Add your treatments or serums (PM)
Treatment products, like super potent serums, strong exfoliants, or retinol products are best left for evenings. This is partly because a lot of ingredients in these products degrade in sunlight. But also because evening is generally when we have a bit more time to spend on pampering our faces. Evening is the best time to do intensive treatments since our skin regenerates while we sleep. This way we get the most out of each product since it can be thoroughly absorbed and “used” while we are asleep.

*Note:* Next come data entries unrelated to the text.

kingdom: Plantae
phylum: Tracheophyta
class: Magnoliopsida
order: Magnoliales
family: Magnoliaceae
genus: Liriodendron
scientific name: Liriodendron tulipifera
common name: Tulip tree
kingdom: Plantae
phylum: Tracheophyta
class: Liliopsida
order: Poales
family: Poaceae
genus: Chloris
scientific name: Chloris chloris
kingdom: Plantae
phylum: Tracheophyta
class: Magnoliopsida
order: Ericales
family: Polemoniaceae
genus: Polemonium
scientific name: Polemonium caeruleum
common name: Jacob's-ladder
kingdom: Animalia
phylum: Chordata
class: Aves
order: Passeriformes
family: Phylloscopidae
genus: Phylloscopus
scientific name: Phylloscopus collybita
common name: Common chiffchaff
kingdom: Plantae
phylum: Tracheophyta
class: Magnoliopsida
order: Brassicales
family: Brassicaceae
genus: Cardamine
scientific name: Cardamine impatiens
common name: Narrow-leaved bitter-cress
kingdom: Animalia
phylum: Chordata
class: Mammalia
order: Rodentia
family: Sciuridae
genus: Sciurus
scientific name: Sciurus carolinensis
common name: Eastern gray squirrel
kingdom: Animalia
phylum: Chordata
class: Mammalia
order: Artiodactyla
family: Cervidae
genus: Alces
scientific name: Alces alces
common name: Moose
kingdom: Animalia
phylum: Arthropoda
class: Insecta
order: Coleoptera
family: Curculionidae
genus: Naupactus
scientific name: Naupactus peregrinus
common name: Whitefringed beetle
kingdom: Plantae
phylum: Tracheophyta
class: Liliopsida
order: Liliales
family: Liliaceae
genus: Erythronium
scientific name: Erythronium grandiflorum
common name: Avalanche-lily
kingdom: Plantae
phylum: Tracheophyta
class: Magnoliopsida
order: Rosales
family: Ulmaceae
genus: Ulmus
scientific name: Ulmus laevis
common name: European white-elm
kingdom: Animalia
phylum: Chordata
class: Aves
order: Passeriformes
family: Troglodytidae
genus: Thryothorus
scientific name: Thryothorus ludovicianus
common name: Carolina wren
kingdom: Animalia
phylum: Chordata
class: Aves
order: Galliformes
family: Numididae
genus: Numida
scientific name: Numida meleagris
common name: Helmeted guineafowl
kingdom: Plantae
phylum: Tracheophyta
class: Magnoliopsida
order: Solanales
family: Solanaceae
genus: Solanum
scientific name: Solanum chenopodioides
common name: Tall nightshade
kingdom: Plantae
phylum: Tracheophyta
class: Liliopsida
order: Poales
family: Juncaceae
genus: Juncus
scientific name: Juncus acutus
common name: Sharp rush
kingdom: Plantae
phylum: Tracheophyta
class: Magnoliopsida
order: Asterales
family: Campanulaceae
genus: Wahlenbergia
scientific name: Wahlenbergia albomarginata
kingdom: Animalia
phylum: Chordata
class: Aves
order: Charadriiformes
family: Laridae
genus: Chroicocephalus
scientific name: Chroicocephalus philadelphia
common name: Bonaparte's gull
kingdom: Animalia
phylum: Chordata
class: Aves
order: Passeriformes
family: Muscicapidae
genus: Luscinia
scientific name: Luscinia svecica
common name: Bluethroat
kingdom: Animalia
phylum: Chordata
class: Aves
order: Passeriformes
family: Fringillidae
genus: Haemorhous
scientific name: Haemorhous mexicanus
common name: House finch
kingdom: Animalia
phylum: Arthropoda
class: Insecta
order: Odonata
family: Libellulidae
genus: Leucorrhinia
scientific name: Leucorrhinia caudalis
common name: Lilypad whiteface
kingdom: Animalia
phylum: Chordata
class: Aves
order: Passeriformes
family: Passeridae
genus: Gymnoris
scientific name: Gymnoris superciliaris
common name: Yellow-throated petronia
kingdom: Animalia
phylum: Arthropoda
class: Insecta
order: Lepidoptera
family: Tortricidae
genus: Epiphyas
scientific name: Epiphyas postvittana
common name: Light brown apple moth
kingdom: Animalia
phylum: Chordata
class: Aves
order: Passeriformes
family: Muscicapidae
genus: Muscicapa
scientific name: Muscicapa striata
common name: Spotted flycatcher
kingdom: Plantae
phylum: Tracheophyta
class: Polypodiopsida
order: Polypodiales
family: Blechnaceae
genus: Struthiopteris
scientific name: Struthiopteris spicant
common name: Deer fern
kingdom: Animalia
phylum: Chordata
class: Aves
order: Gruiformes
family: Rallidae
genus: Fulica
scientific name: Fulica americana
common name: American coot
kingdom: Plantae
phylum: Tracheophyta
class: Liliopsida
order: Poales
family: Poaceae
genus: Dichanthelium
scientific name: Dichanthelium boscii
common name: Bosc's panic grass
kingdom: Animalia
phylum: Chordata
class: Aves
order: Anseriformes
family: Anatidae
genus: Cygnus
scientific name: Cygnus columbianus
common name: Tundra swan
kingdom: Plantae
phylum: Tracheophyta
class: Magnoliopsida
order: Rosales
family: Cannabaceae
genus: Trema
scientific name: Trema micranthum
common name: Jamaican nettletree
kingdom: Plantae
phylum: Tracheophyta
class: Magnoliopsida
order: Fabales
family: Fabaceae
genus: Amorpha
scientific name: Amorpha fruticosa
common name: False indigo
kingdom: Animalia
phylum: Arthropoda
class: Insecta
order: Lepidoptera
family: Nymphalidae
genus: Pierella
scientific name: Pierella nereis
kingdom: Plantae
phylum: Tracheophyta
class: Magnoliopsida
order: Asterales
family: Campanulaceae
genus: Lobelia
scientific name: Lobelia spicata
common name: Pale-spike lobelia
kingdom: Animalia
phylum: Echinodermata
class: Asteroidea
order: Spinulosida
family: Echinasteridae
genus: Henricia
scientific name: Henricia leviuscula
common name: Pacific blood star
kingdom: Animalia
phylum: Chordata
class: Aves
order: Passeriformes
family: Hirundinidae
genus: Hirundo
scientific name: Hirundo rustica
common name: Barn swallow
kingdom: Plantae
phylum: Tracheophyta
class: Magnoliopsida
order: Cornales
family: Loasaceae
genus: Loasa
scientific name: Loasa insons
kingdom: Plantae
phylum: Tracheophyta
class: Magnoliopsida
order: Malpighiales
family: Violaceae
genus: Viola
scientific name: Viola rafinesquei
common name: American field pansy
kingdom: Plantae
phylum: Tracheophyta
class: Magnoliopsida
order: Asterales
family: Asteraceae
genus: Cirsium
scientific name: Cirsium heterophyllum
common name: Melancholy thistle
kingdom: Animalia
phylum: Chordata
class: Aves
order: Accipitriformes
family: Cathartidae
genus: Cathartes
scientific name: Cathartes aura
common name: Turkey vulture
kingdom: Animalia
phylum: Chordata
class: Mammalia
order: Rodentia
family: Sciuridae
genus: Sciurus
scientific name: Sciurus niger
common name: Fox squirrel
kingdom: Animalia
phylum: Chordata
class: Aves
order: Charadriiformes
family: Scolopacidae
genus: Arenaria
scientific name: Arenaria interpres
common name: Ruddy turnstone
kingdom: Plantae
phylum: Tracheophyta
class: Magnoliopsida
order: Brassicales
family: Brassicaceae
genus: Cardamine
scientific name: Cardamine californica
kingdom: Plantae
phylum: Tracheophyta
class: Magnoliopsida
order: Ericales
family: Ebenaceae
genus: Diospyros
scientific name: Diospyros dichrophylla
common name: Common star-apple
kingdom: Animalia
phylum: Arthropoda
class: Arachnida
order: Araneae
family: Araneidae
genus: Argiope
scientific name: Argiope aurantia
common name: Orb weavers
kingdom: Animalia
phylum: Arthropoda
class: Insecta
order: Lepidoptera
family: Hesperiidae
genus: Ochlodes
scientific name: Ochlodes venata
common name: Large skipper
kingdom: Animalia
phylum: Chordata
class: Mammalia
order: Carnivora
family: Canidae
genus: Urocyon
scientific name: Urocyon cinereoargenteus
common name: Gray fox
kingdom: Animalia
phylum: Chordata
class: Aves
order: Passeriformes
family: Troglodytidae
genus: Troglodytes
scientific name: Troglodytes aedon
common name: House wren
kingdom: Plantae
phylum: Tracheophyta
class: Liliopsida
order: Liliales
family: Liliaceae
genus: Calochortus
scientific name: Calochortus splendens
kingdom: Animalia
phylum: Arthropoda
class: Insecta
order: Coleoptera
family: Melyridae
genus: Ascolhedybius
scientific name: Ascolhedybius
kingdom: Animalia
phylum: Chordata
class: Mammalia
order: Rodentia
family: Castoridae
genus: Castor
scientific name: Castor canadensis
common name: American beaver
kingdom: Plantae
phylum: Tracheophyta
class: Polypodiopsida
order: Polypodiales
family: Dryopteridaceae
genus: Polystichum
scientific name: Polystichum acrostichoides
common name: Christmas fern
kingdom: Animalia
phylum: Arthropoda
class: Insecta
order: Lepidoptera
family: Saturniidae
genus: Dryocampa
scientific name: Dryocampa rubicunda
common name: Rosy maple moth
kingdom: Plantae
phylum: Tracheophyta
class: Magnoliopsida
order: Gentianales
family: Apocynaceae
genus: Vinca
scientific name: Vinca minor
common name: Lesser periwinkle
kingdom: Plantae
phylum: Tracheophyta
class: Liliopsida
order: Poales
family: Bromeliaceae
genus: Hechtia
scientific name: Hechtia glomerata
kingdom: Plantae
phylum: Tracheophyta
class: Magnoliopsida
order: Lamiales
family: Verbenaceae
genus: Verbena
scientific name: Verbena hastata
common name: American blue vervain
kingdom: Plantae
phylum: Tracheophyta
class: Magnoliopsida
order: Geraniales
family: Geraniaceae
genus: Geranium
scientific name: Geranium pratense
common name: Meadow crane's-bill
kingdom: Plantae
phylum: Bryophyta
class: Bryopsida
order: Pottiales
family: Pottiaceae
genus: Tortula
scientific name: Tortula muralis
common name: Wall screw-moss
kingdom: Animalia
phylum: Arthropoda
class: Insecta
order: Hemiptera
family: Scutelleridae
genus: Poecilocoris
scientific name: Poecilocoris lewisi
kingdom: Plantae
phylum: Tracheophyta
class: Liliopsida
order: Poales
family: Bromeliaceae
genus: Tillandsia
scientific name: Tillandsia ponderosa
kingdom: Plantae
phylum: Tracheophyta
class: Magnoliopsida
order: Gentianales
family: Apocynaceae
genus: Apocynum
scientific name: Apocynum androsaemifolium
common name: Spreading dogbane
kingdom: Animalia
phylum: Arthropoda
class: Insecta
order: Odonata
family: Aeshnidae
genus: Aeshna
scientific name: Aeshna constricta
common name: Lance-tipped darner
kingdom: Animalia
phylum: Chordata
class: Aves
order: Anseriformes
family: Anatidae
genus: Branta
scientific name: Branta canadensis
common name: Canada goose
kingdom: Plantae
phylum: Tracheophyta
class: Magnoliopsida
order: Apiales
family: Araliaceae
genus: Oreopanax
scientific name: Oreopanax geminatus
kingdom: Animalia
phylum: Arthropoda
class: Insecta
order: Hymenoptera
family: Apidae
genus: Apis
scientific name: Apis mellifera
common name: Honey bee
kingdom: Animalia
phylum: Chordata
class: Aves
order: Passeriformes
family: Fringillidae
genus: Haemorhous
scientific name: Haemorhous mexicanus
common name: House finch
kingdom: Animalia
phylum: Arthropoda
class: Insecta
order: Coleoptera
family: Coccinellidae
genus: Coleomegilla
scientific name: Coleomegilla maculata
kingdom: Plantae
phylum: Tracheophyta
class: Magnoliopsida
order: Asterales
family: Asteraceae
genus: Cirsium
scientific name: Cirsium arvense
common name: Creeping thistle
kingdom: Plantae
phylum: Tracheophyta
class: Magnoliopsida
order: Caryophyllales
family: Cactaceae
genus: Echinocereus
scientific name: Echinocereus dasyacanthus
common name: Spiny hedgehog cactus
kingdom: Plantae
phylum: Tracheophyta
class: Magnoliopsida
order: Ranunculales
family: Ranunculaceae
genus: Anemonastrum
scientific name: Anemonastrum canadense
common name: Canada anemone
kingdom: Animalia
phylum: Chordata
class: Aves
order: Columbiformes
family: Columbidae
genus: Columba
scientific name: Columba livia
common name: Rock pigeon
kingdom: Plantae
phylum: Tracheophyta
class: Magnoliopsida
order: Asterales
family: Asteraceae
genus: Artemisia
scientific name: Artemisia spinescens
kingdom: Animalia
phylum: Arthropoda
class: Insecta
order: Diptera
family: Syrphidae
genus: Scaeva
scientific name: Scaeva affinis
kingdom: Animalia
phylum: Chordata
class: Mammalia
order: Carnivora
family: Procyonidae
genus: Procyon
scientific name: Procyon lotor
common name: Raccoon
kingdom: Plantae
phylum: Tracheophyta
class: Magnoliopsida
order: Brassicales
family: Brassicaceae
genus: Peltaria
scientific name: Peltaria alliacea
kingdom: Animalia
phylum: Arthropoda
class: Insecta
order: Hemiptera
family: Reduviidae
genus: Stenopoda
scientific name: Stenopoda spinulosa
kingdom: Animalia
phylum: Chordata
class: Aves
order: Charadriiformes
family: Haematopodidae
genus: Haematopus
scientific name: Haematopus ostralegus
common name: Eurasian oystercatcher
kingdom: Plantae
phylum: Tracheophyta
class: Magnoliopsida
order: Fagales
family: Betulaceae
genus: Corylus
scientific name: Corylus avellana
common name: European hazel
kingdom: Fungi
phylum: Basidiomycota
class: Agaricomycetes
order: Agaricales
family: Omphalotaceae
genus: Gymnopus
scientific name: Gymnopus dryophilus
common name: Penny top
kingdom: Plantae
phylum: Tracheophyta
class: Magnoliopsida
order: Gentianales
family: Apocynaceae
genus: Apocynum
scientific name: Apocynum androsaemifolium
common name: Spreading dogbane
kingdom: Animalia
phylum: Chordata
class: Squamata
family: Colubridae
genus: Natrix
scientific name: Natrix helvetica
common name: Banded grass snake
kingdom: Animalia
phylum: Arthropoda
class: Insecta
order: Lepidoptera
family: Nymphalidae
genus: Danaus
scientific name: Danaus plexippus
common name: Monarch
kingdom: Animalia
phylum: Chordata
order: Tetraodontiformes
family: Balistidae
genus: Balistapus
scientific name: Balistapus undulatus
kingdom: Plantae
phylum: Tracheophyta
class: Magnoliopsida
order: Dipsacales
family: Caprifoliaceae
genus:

This is a great time to do acid peels, like Dermatologic Cosmetic Laboratories Glycolic 10 Radiance Peel, B Kamins Lactic-10 peel, or exfoliating masks like Herbivore Botanicals Organic Blue Tansy Resurfacing Mask or Caudalie Glycolic Peel treatment. If you’re doing an acid peel, it should be done right after cleansing and then follow it with essences and any other serums you may want to use.
If you aren’t doing any chemical exfoliants, then evening is a good time for retinol treatments. Here are a few I’ve used: SkinMedica Retinol 0.5, Dr. Dennis Gross Ferulic Acid and Retinol Brightening Solution. Or if you’re up for a splurge, try Sunday Riley Luna Sleeping Night Oil or Verso Super Facial Oil, both of which contain proprietary retinol formulas in an innovative oil based product rather than the usual serum or cream.
Retinol is great for oily skin (and can work on sensitive skin too, if you find the right formula). Oily skin is less likely to experience the extreme dryness and flaking that can come with getting used to retinol use. But if you’re oily and sensitive, like I am, then you will probably have to go through the adjustment period. Just incorporate it into your regimen slowly to minimize side effects. Retinol can help reduce oil production, which can be super useful. But the reduction in oil can also lead to skin dehydration. So making sure your skin is well hydrated becomes even more important.
If you like to do chemical exfoliants and retinol at night, using each on alternating days is a good idea. Technically you could use them on the same day, but you are much more likely to experience redness and flaking. So if you’re sensitive, don’t use them the same day. I also like to give my skin a “rest” day at least once a week. On that day I will usually just do essences, hydrating antioxidant serums and moisturizer.
Finish with moisturizer or oil (PM)
The final step in your evening regimen should include some kind of moisturizer. You can use either a cream, lotion, or oil. I like to use moisturizers with lots of natural ingredients that are hydrating without being too heavy. Some of my current favourites include: Josie Maran Whipped Argan Face Butter (a bit heavy for summer though), Cosrx Oil-Free Ultra-Moisturizing Lotion, Kahina Giving Beauty Facial Lotion, and Darphin The Revitalizing Oil. Or sometimes I’ll just use Josie Maran’s 100% Pure Argan Oil, or Argan Oil Light.
Well, if you’ve made it all the way through my very long-winded post, then congratulations! I hope my experience and recommendations have been helpful for you. I wish you luck in finding the perfect products to help balance your oily skin!